Les découvertes de Weir et Schluter démontrent qu’il peut être imprudent de calculer un taux d’évolution en utilisant un groupe d’organismes, puis d’extrapoler ce taux à un autre groupe, même lorsque l’on compare des espèces relativement similaires. Cependant, si elle est appliquée correctement, l’horloge moléculaire peut fournir des estimations de dates éclairantes pour des événements évolutifs qui seraient autrement difficiles à étudier à partir des seuls archives fossiles. Les scientifiques peuvent utiliser des méthodes d’horloge relâchée pour gérer les variations du rythme de l’horloge moléculaire. En mesurant les modèles de variation du taux d’évolution parmi les organismes, ils peuvent également obtenir des informations précieuses sur les processus biologiques qui déterminent la rapidité avec laquelle l’horloge moléculaire tourne.

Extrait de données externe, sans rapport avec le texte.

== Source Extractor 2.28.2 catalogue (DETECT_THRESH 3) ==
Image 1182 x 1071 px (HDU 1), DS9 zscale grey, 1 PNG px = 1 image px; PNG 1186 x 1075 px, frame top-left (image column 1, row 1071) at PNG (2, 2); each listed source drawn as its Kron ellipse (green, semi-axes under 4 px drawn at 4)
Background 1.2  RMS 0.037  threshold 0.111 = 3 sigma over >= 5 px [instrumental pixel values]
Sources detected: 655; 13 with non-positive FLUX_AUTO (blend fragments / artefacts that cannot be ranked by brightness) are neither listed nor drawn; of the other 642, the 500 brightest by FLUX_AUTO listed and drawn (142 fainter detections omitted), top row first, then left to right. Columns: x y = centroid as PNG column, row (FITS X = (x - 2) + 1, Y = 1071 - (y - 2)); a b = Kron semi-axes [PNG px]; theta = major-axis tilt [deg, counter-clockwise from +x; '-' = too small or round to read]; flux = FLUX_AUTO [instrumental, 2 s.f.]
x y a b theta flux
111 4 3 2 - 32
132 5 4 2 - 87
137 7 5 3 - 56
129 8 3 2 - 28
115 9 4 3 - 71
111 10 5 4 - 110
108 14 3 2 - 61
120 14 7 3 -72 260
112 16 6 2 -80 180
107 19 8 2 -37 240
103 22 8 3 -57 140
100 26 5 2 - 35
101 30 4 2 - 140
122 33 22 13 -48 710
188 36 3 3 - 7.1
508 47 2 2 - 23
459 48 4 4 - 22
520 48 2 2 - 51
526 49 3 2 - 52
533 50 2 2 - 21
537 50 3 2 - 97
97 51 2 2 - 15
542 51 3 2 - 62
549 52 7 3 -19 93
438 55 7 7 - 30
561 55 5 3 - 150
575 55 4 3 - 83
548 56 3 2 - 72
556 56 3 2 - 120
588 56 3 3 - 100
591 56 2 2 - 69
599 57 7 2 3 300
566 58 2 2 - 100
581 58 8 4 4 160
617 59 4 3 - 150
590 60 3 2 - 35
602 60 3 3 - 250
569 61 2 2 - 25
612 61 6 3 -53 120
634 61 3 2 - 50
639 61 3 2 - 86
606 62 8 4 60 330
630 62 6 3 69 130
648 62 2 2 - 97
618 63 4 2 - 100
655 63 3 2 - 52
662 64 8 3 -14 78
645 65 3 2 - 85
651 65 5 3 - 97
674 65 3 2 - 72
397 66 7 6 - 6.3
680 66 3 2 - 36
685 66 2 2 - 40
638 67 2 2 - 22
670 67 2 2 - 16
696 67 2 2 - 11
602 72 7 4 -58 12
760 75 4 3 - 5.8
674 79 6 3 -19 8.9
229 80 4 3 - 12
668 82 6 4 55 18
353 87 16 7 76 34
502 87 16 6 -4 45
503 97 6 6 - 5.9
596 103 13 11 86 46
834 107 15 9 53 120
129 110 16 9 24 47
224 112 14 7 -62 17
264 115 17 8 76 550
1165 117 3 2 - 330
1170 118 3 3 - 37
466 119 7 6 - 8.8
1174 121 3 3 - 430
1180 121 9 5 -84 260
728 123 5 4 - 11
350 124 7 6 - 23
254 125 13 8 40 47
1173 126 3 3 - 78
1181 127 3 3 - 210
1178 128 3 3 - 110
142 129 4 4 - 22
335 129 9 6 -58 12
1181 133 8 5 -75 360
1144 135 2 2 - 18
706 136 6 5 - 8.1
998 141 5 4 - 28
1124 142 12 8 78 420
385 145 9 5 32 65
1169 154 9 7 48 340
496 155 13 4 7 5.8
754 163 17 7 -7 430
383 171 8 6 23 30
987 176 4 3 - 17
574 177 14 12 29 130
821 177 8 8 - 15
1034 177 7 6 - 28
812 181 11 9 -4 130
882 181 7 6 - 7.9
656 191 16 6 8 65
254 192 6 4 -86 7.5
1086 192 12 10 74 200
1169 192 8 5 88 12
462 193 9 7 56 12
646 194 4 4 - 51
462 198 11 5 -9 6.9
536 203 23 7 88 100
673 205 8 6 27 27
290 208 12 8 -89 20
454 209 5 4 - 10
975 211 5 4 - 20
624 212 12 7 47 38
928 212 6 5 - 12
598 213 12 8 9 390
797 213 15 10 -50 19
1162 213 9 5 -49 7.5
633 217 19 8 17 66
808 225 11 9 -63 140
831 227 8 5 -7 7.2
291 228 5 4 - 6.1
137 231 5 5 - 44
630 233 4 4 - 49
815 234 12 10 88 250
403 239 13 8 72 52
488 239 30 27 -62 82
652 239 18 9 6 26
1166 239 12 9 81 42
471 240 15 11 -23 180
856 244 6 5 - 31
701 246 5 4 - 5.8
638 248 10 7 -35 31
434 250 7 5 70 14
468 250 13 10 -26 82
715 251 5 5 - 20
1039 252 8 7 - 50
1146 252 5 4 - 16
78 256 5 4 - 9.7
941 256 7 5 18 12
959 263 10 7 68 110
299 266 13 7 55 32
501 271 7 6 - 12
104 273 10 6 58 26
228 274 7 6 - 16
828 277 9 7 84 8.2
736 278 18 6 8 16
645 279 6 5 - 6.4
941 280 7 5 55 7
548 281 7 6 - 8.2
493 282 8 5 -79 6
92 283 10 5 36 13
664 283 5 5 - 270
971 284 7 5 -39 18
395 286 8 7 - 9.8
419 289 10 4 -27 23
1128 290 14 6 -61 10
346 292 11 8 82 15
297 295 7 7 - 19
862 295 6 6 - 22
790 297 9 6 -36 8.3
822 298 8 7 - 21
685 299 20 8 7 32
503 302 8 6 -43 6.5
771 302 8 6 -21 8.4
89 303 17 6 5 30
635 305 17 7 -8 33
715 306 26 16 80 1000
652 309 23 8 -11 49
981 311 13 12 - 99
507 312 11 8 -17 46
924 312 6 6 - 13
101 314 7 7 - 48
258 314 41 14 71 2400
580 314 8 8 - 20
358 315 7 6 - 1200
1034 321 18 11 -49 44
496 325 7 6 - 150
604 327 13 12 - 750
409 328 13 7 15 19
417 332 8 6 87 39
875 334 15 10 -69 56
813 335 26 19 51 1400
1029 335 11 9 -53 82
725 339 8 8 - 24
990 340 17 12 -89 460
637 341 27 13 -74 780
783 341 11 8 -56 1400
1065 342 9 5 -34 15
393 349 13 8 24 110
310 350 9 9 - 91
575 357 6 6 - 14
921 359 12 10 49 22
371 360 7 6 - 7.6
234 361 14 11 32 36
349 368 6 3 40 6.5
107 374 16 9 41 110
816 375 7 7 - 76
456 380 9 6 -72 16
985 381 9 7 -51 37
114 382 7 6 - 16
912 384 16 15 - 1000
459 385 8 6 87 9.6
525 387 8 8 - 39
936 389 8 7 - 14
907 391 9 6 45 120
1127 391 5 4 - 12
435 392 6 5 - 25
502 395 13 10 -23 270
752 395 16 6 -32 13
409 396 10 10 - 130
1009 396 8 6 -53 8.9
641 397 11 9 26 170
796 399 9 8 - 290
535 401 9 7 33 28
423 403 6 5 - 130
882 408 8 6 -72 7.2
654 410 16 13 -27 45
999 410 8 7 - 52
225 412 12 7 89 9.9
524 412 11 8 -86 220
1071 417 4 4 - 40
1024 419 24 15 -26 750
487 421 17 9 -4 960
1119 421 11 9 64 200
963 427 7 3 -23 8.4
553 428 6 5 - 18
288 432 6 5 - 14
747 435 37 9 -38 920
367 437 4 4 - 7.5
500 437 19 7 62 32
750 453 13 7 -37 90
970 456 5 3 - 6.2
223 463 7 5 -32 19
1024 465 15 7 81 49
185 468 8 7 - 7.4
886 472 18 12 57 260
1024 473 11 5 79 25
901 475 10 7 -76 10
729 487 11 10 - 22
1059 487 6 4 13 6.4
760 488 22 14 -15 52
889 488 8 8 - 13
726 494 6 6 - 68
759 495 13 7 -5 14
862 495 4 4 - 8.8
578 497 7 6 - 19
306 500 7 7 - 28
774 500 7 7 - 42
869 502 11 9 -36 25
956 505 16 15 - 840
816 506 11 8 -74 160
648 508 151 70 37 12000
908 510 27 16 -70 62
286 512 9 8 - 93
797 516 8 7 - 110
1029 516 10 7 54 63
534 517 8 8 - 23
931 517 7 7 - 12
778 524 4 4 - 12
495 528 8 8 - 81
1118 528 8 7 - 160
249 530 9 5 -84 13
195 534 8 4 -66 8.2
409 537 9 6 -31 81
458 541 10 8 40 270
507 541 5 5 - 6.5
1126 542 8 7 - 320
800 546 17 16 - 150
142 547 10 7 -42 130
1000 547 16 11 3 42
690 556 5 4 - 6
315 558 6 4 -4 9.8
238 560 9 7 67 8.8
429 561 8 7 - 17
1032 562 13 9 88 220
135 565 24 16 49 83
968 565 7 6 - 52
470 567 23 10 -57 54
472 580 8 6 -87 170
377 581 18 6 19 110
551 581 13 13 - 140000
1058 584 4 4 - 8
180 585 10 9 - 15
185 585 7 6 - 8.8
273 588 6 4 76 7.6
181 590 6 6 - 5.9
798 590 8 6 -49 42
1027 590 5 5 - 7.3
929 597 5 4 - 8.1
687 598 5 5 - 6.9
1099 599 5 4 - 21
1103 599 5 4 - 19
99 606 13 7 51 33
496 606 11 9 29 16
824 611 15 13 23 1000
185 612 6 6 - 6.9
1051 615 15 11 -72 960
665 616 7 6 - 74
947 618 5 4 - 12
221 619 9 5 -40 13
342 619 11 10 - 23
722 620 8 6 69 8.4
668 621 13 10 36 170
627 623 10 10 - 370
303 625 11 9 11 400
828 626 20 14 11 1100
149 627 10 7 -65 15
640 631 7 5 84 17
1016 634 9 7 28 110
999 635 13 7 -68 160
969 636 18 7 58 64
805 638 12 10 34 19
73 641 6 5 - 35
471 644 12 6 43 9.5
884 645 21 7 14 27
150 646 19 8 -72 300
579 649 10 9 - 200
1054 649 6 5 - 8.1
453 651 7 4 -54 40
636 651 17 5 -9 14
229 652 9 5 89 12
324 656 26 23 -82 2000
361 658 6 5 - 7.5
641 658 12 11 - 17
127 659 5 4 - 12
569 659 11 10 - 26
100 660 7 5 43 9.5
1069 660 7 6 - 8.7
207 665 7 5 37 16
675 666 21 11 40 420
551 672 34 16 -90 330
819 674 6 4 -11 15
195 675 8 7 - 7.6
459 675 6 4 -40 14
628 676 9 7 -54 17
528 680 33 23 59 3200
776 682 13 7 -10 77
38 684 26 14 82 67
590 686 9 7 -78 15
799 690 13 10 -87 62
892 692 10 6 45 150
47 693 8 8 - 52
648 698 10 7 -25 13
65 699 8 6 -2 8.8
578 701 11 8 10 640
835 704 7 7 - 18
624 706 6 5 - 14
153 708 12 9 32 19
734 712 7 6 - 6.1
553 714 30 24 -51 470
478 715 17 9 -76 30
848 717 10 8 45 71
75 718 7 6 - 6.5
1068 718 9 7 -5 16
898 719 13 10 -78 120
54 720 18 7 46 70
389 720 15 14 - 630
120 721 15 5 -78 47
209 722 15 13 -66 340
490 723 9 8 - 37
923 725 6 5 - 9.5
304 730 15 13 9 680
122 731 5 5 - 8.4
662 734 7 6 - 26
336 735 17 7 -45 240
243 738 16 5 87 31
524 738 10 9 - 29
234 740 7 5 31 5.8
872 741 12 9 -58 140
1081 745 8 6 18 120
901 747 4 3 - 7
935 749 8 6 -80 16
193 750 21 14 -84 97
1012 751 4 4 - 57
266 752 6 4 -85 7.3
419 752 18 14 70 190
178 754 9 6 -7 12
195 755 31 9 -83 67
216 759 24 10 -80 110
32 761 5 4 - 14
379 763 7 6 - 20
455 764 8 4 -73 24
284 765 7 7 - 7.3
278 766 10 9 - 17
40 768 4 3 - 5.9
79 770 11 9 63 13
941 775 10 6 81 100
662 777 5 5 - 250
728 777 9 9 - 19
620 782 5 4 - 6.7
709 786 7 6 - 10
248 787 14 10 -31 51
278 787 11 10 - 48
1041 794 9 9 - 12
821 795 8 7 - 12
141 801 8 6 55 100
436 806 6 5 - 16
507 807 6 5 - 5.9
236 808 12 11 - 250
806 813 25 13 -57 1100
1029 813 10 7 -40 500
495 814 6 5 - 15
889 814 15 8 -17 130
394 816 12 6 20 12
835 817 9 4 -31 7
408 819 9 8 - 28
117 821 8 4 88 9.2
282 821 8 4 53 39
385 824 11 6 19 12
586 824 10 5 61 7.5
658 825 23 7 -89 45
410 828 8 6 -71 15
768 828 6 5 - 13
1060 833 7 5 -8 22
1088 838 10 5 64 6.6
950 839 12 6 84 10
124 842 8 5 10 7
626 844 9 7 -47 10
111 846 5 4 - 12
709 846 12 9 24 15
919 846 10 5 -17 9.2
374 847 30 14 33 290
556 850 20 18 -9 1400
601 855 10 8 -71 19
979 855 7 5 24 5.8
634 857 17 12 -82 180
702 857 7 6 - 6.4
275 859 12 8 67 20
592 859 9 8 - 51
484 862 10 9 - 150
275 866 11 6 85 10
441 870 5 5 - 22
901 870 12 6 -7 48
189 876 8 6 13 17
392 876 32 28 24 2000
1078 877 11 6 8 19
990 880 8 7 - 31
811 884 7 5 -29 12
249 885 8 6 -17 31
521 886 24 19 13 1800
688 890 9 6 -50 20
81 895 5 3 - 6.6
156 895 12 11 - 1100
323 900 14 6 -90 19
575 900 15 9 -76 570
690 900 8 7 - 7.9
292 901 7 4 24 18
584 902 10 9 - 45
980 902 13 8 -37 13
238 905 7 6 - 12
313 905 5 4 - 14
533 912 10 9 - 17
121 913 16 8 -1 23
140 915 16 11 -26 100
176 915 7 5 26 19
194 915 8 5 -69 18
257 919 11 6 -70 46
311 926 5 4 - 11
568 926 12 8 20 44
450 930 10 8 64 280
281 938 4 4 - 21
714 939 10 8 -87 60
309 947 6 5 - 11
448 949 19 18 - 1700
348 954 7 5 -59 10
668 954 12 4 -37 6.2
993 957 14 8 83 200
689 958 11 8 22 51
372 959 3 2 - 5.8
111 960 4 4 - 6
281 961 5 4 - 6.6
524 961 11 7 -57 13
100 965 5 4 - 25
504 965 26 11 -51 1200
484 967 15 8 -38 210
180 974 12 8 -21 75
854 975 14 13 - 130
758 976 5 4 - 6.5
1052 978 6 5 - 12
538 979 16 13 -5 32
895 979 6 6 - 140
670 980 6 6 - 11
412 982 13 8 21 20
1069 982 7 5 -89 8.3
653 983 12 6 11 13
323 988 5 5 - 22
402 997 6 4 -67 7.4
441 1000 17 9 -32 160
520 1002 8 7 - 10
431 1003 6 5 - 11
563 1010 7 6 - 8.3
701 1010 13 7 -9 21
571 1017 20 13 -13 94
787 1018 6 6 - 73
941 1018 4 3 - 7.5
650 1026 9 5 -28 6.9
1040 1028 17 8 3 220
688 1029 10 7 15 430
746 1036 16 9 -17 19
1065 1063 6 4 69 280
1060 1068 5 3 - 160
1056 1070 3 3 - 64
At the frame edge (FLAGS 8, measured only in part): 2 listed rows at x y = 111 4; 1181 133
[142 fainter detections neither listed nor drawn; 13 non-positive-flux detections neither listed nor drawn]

Ce que l’avenir nous réserve

Dans quelques années, l’horloge moléculaire fêtera son cinquantième anniversaire. Au cours de sa vie, l’horloge a surmonté avec succès de nombreux défis, subissant divers raffinements et améliorations, et elle reste donc un outil important en biologie évolutive. De plus, avec l’accumulation rapide de nouvelles données génétiques, notamment grâce aux nombreux projets de séquençage génomique actuellement en cours, il semble que l’horloge moléculaire continuera à éclairer le rythme et l’échelle temporelle de l’évolution dans les années à venir.

Références et lectures recommandées

  1. Bromham, L., & Penny, D. The modern molecular clock. Nature Reviews Genetics 4, 216–224 (2003) doi:10.1038/nrg1020.
  2. Kumar, S. Molecular clocks: Four decades of evolution. Nature Reviews Genetics 6, 654–662 (2005) doi:10.1038/nrg1659.
  3. Weir, J. T., & Schluter, D. Calibrating the avian molecular clock. Molecular Ecology 17, 2321–2328 (2008).